The pair fetches up in the home of basement chemist Chester (Jeremy Sisto, a love way from Clueless), but a combination of scary drugs and disaster pushes Sarah over the edge, and they go on the run again. Will Jeremiah ever find stability? Will he ever have a normal life? Er, no. Clearly not.
There is a redemptive quality to LeRoy's writing that is sorely lacking here. While his books may be upsetting, they are also quirky, whimsical, couched in such a way that the abuse and degradation are manageable, part of the character's journey rather than its only defining feature. This film, on the other hand, is a chronicle of one boy's fucked up life. The unhealthy love between mother and son is touched upon, as is the joy of life on the road, but the majority of the viewer's time is spent flinching from some pretty disturbing material. It's never pleasant to watch images of child abuse and, artistic pretensions aside, that is what this film is built on. Brief moments of humour light up the screen, but Jeremiah's inner journey is barely engaged with.
This is Argento's first shot at directing in English and it's clear that she has an accomplished eye and a fine visual sense. Washed-out colours, creative camera use, interesting plays with music and angles all impress, but are not enough.
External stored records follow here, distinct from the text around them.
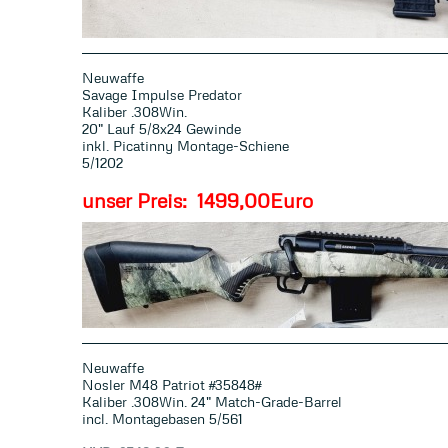
Neuwaffe
Savage Impulse Predator
Kaliber .308Win.
20" Lauf 5/8x24 Gewinde
inkl. Picatinny Montage-Schiene
5/1202
unser Preis: 1499,00Euro
Neuwaffe
Nosler M48 Patriot #35848#
Kaliber .308Win. 24" Match-Grade-Barrel
incl. Montagebasen 5/561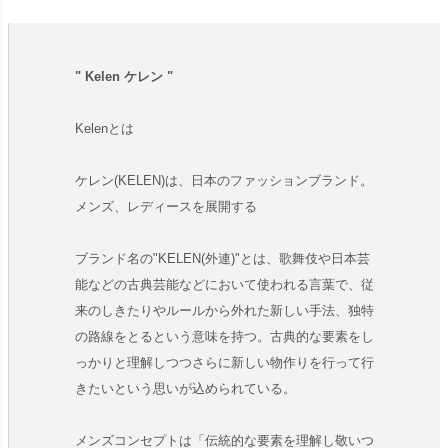
" Kelen ケレン "
Kelenとは
ケレン(KELEN)は、日本のファッションブランド。
メンズ、レディースを展開する
ブランド名の"KELEN(外連)"とは、歌舞伎や日本芸
能などの古典芸能などにおいて使われる言葉で、従
来のしきたりやルールから外れた新しい手法、独特
の路線をとるという意味を持つ。古典的な要素をし
っかりと理解しつつさらに新しい物作りを行って行
きたいという思いが込められている。
メンズコンセプトは「伝統的な要素を理解し敬いつ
There will always be conflict when a director casts themselves as their lead and accusations of "vanity project" can hardly be avoided here. Sarah is a dream role, an actress' career-making turn as sexy, funny, tragic, disturbed, insane, evil - think Angelina Jolie in Girl, Interrupted or Beatrice Dalle in Betty Blue. I don't suggest for a second that Argento doesn't pull it off, but the camera seems almost too besotted with her, too attached to her when Jeremiah should be the real heart of the film. The boys who play the lead - Jimmy Bennett and then Cole and Dylan Sprouse - do a remarkable job, which can be quite unsettling to watch (call me old-fashioned, I shudder when kids that young play anal rape scenes), but one can't shake the feeling that the film is really about Sarah.
For what it is - a sickening, utterly relentless, extremely brave portrait of abuse and mental illness - this film performs quite admirably. But for what it could have been, well, it's something of a disappointment.